▶ [Written request 1]
Read the post about the Patentsview API below and decide whether each statement agrees with it. Answer yes or no for each, and quote the words of the post that settle it.
(a) The location data came from a file named location.tsv on the patentsview data download page.
(b) The data was loaded into a PostgreSQL table.
(c) The php program returns json objects sorted by distance from the given latitude and longitude.

=-=-=

Fun with the Patentsview Api

Impatient? jump to the fun part
So inspiration can come from anywhere, right? Maybe I was playing Pokemon Go, or maybe not, when it occurred to me that it would be cool if I could use patentsview to find nearby cities with patents. Wouldn't that be an awesome addition to my android app? Fortunately for me, the fine patentsview folks provide a location.tsv on their data download page. A few minutes later, I had it imported into a mysql table on this very site, acknowledging its use here, to play by the Creative Commons License rules. And kudos to whoever figured out how to query a database for the closest locations to a given latitute/longitude and posted it where google could find it for me. I wrapped that somewhat mind boggling sql involving arccosines and the radius of the earth in a simple php program that returns nicely loaded json objects sorted by distance from the latitude and longitude specified (for non human consumption, by browsers and android apps alike).

=-=-=

▶ [Written request 2] In the records below, find every line that contains the string "GPIO" and copy each one.

▶ [Records for the exercise]
=-=-=

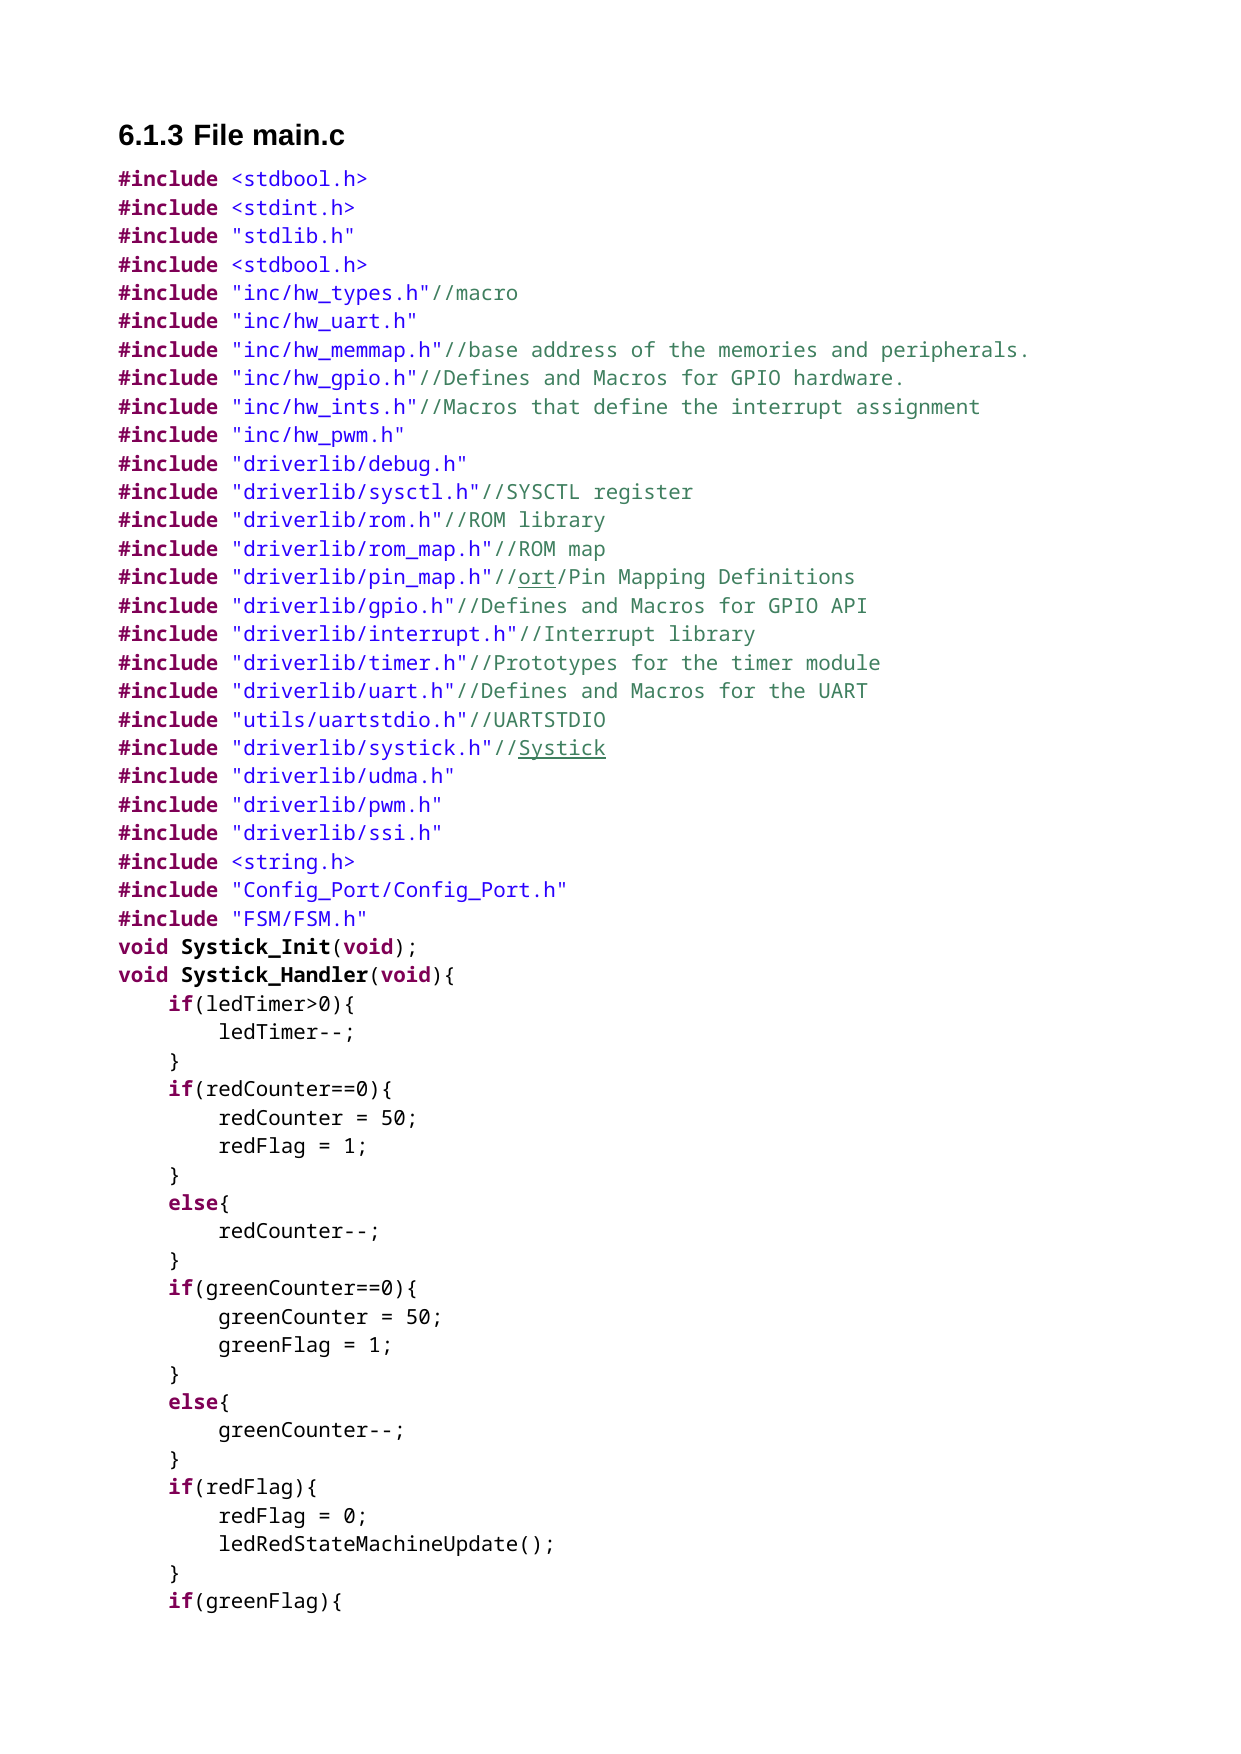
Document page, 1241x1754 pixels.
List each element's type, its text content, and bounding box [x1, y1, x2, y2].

text #include "inc/hw_gpio.h"//Defines and Macros for GPIO hardware. [118, 363, 1122, 392]
text #include <stdbool.h> [118, 164, 1122, 193]
text #include "driverlib/gpio.h"//Defines and Macros for GPIO API [118, 591, 1122, 619]
text } [118, 1558, 1122, 1586]
text } [118, 1359, 1122, 1387]
text if(redFlag){ [118, 1472, 1122, 1501]
text #include "inc/hw_ints.h"//Macros that define the interrupt assignment [118, 392, 1122, 420]
text #include "driverlib/sysctl.h"//SYSCTL register [118, 477, 1122, 506]
text if(greenFlag){ [118, 1586, 1122, 1615]
text #include "utils/uartstdio.h"//UARTSTDIO [118, 705, 1122, 733]
text #include "stdlib.h" [118, 221, 1122, 250]
text if(greenCounter==0){ [118, 1273, 1122, 1302]
text #include "driverlib/udma.h" [118, 762, 1122, 790]
text #include "driverlib/debug.h" [118, 449, 1122, 477]
text #include "inc/hw_types.h"//macro [118, 278, 1122, 307]
text #include "FSM/FSM.h" [118, 904, 1122, 932]
text } [118, 1245, 1122, 1273]
text redFlag = 1; [118, 1131, 1122, 1160]
text if(redCounter==0){ [118, 1074, 1122, 1103]
text redCounter--; [118, 1217, 1122, 1245]
text greenCounter--; [118, 1416, 1122, 1444]
text #include "driverlib/interrupt.h"//Interrupt library [118, 619, 1122, 648]
text #include "driverlib/pwm.h" [118, 790, 1122, 818]
text void Systick_Handler(void){ [118, 961, 1122, 989]
text #include "Config_Port/Config_Port.h" [118, 875, 1122, 904]
text redCounter = 50; [118, 1103, 1122, 1131]
text #include "driverlib/systick.h"//Systick [118, 733, 1122, 762]
text #include <stdbool.h> [118, 250, 1122, 278]
text if(ledTimer>0){ [118, 989, 1122, 1017]
text #include "inc/hw_pwm.h" [118, 420, 1122, 449]
text #include "inc/hw_uart.h" [118, 307, 1122, 335]
subtitle File main.c [118, 118, 1122, 152]
text #include "driverlib/rom.h"//ROM library [118, 506, 1122, 534]
text #include "driverlib/timer.h"//Prototypes for the timer module [118, 648, 1122, 676]
text else{ [118, 1188, 1122, 1217]
text else{ [118, 1387, 1122, 1416]
text #include "driverlib/rom_map.h"//ROM map [118, 534, 1122, 562]
text } [118, 1160, 1122, 1188]
text #include "driverlib/uart.h"//Defines and Macros for the UART [118, 676, 1122, 705]
text #include "inc/hw_memmap.h"//base address of the memories and peripherals. [118, 335, 1122, 363]
text } [118, 1444, 1122, 1472]
text greenCounter = 50; [118, 1302, 1122, 1330]
text #include "driverlib/pin_map.h"//ort/Pin Mapping Definitions [118, 562, 1122, 591]
text #include "driverlib/ssi.h" [118, 818, 1122, 847]
text #include <string.h> [118, 847, 1122, 875]
text ledRedStateMachineUpdate(); [118, 1529, 1122, 1558]
text redFlag = 0; [118, 1501, 1122, 1529]
text ledTimer--; [118, 1017, 1122, 1046]
text #include <stdint.h> [118, 193, 1122, 221]
text } [118, 1046, 1122, 1074]
text void Systick_Init(void); [118, 932, 1122, 961]
text greenFlag = 1; [118, 1330, 1122, 1359]
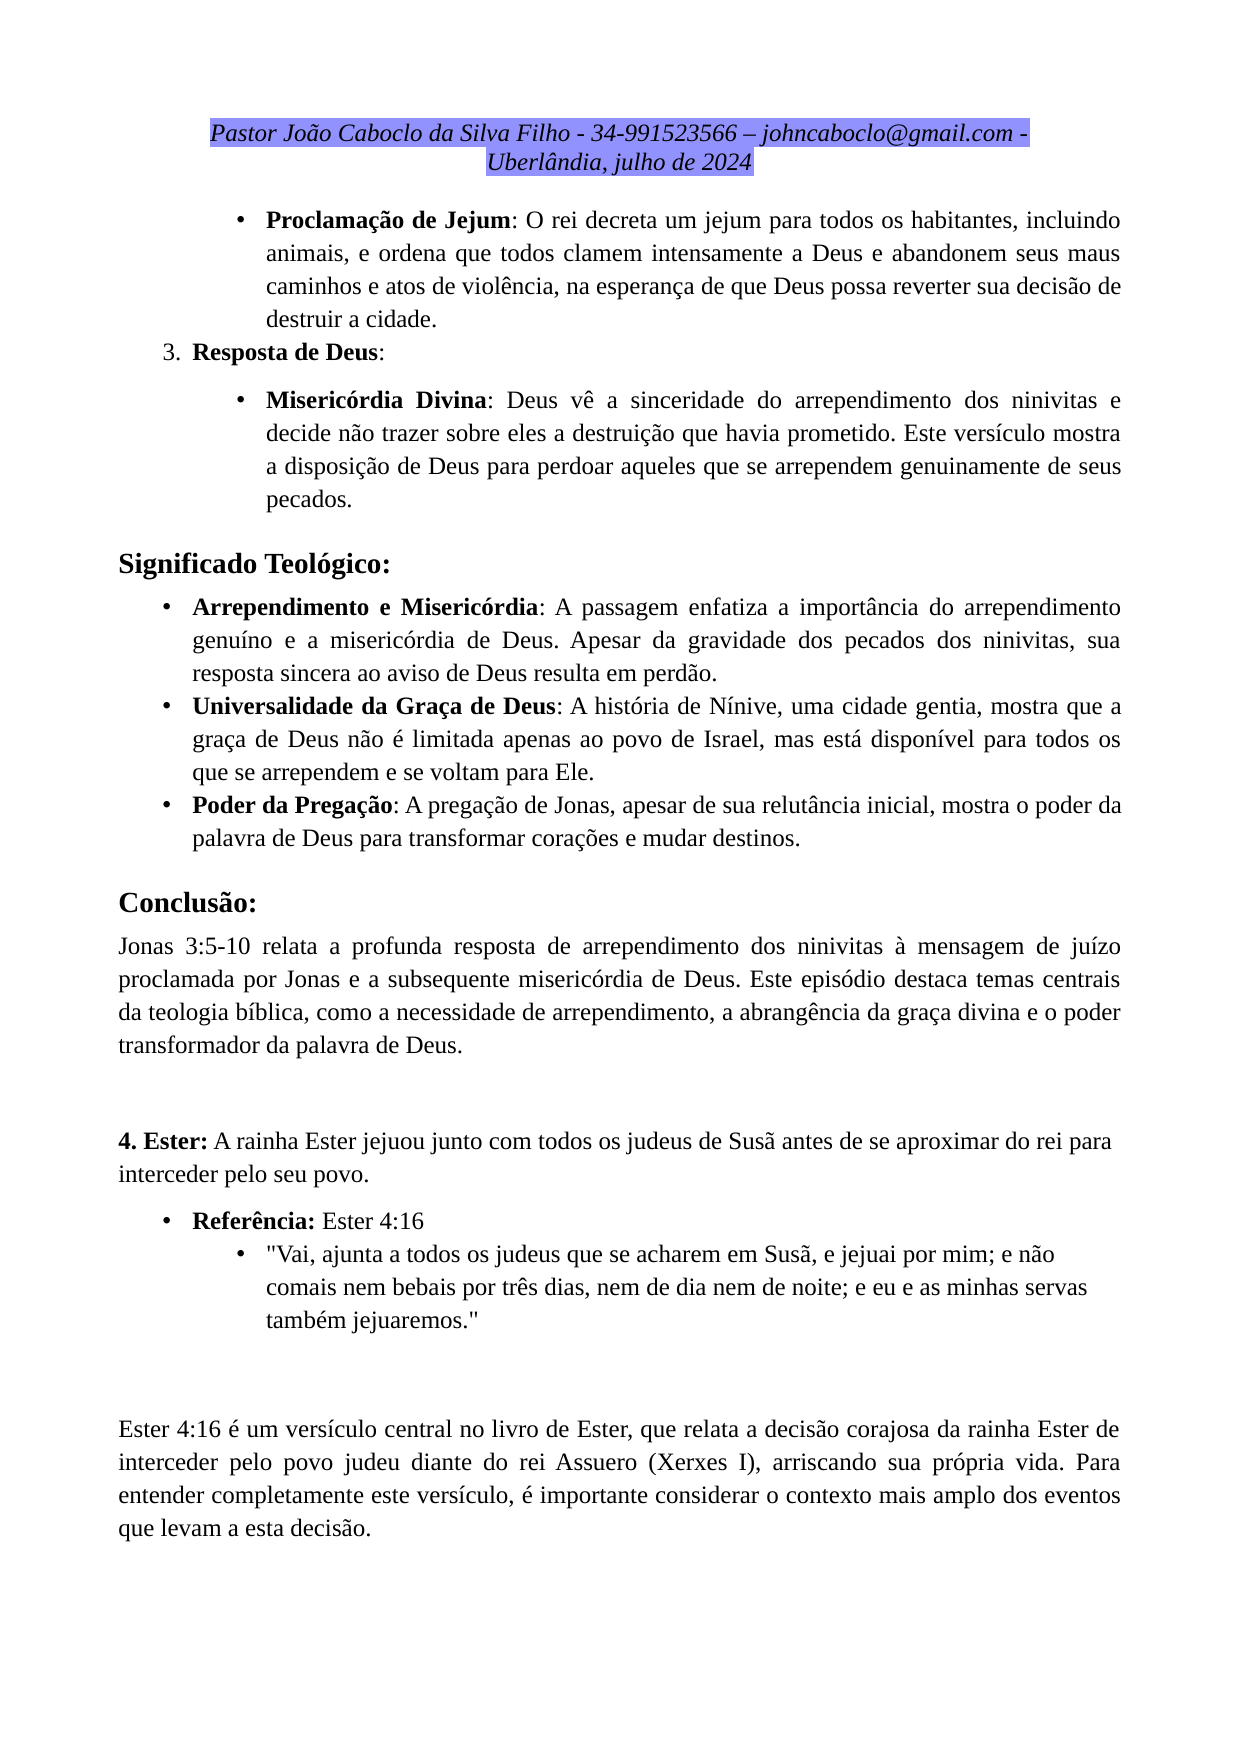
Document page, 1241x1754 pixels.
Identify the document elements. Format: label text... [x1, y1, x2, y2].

list Universalidade da Graça de Deus: A história de Nínive, uma cidade gentia, mostra que a graça de Deus não é limitada apenas ao povo de Israel, mas está disponível para todos os que se arrependem e se voltam para Ele. [162, 691, 1122, 786]
list Poder da Pregação: A pregação de Jonas, apesar de sua relutância inicial, mostra o poder da palavra de Deus para transformar corações e mudar destinos. [162, 790, 1122, 852]
subtitle Significado Teológico: [118, 546, 1122, 579]
text 4. Ester: A rainha Ester jejuou junto com todos os judeus de Susã antes de se aproximar do rei para interceder pelo seu povo. [118, 1126, 1122, 1187]
subtitle Conclusão: [118, 885, 1122, 919]
list "Vai, ajunta a todos os judeus que se acharem em Susã, e jejuai por mim; e não comais nem bebais por três dias, nem de dia nem de noite; e eu e as minhas servas também jejuaremos." [236, 1239, 1122, 1334]
list Proclamação de Jejum: O rei decreta um jejum para todos os habitantes, incluindo animais, e ordena que todos clamem intensamente a Deus e abandonem seus maus caminhos e atos de violência, na esperança de que Deus possa reverter sua decisão de destruir a cidade. [236, 205, 1122, 333]
list Arrependimento e Misericórdia: A passagem enfatiza a importância do arrependimento genuíno e a misericórdia de Deus. Apesar da gravidade dos pecados dos ninivitas, sua resposta sincera ao aviso de Deus resulta em perdão. [162, 592, 1122, 687]
list Referência: Ester 4:16 [162, 1206, 1122, 1235]
text Jonas 3:5-10 relata a profunda resposta de arrependimento dos ninivitas à mensagem de juízo proclamada por Jonas e a subsequente misericórdia de Deus. Este episódio destaca temas centrais da teologia bíblica, como a necessidade de arrependimento, a abrangência da graça divina e o poder transformador da palavra de Deus. [118, 931, 1122, 1059]
list Resposta de Deus: [162, 337, 1122, 366]
text Ester 4:16 é um versículo central no livro de Ester, que relata a decisão corajosa da rainha Ester de interceder pelo povo judeu diante do rei Assuero (Xerxes I), arriscando sua própria vida. Para entender completamente este versículo, é importante considerar o contexto mais amplo dos eventos que levam a esta decisão. [118, 1414, 1122, 1541]
list Misericórdia Divina: Deus vê a sinceridade do arrependimento dos ninivitas e decide não trazer sobre eles a destruição que havia prometido. Este versículo mostra a disposição de Deus para perdoar aqueles que se arrependem genuinamente de seus pecados. [236, 385, 1122, 513]
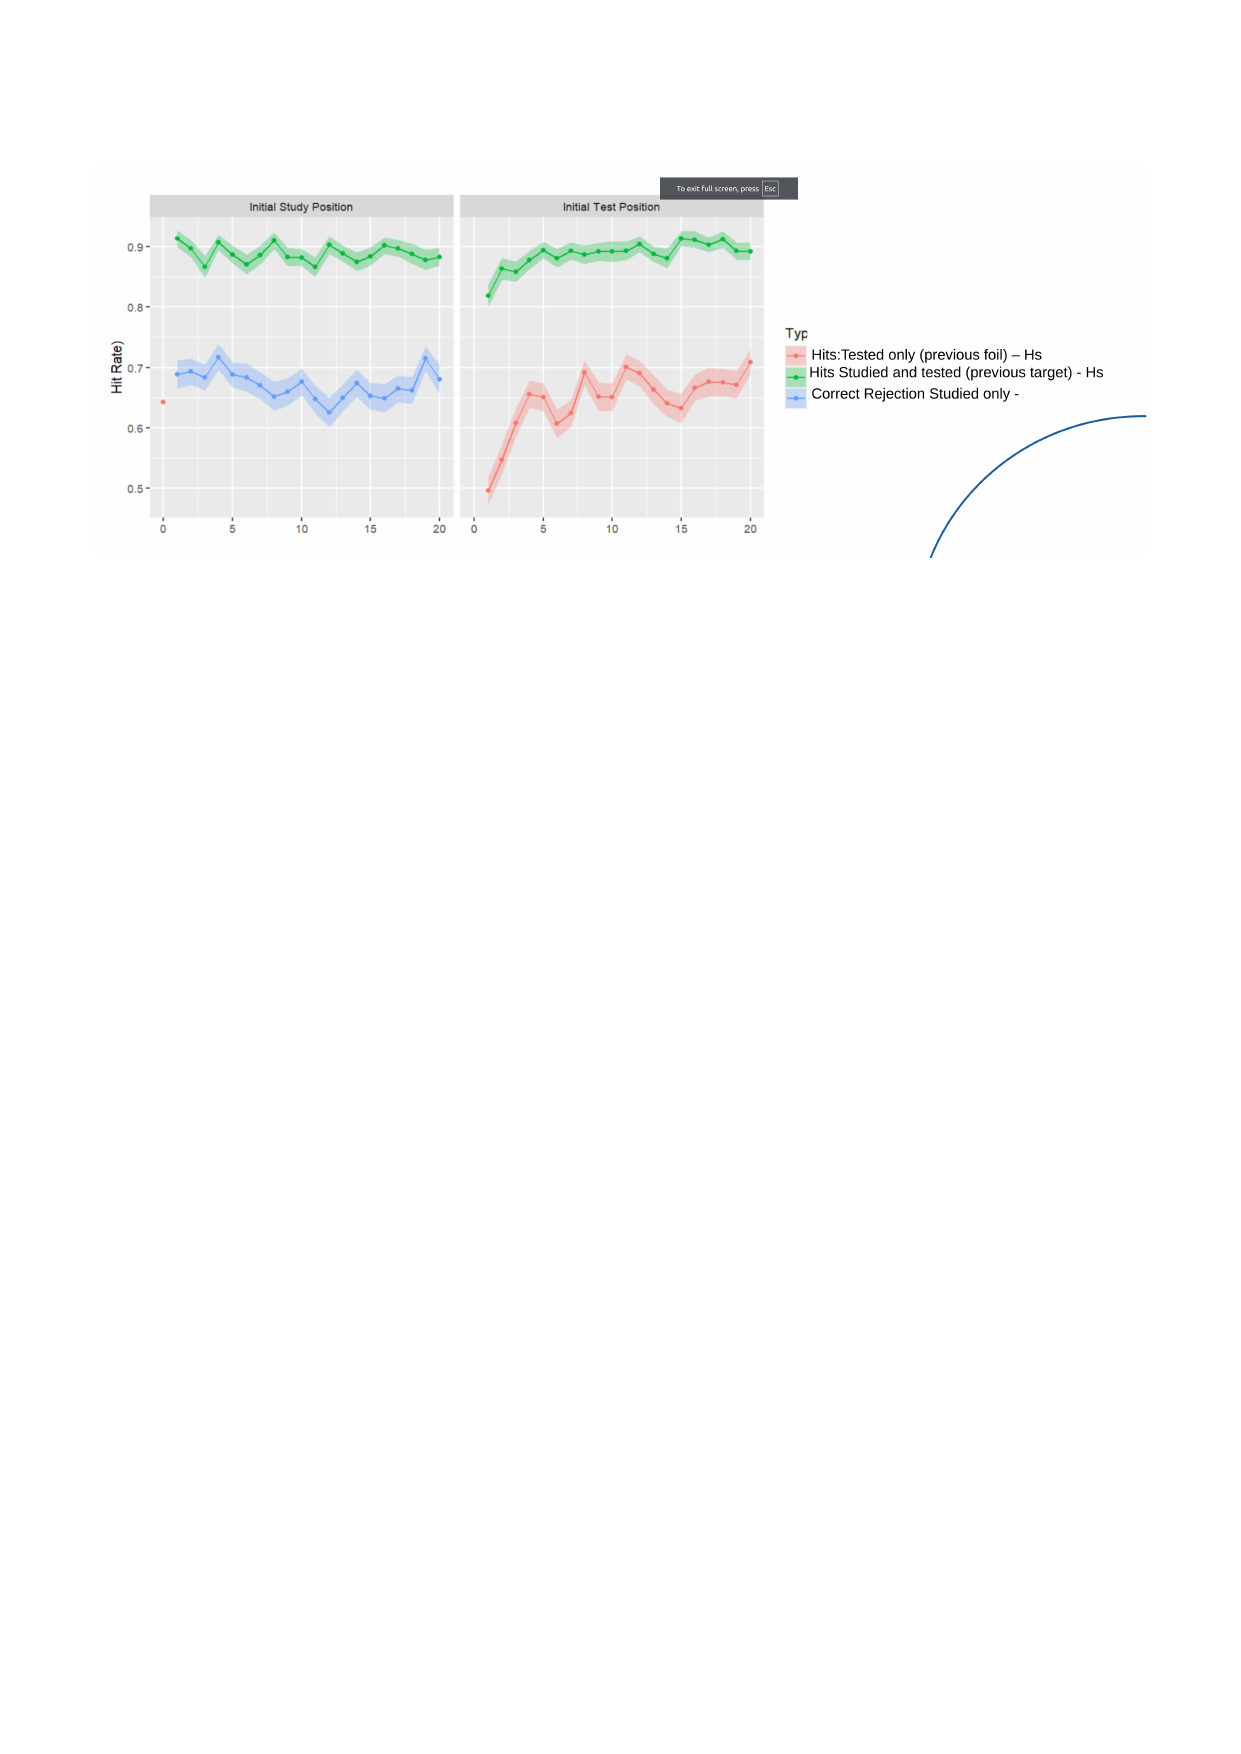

=-=-=

▶ [Full response 1]
(a) Yes: "the fine patentsview folks provide a location.tsv on their data download page"
(b) No: "I had it imported into a mysql table on this very site"
(c) Yes: "returns nicely loaded json objects sorted by distance from the latitude and longitude specified"

▶ [Full response 2]
text #include "inc/hw_gpio.h"//Defines and Macros for GPIO hardware. [118, 363, 1122, 392]
text #include "driverlib/gpio.h"//Defines and Macros for GPIO API [118, 591, 1122, 619]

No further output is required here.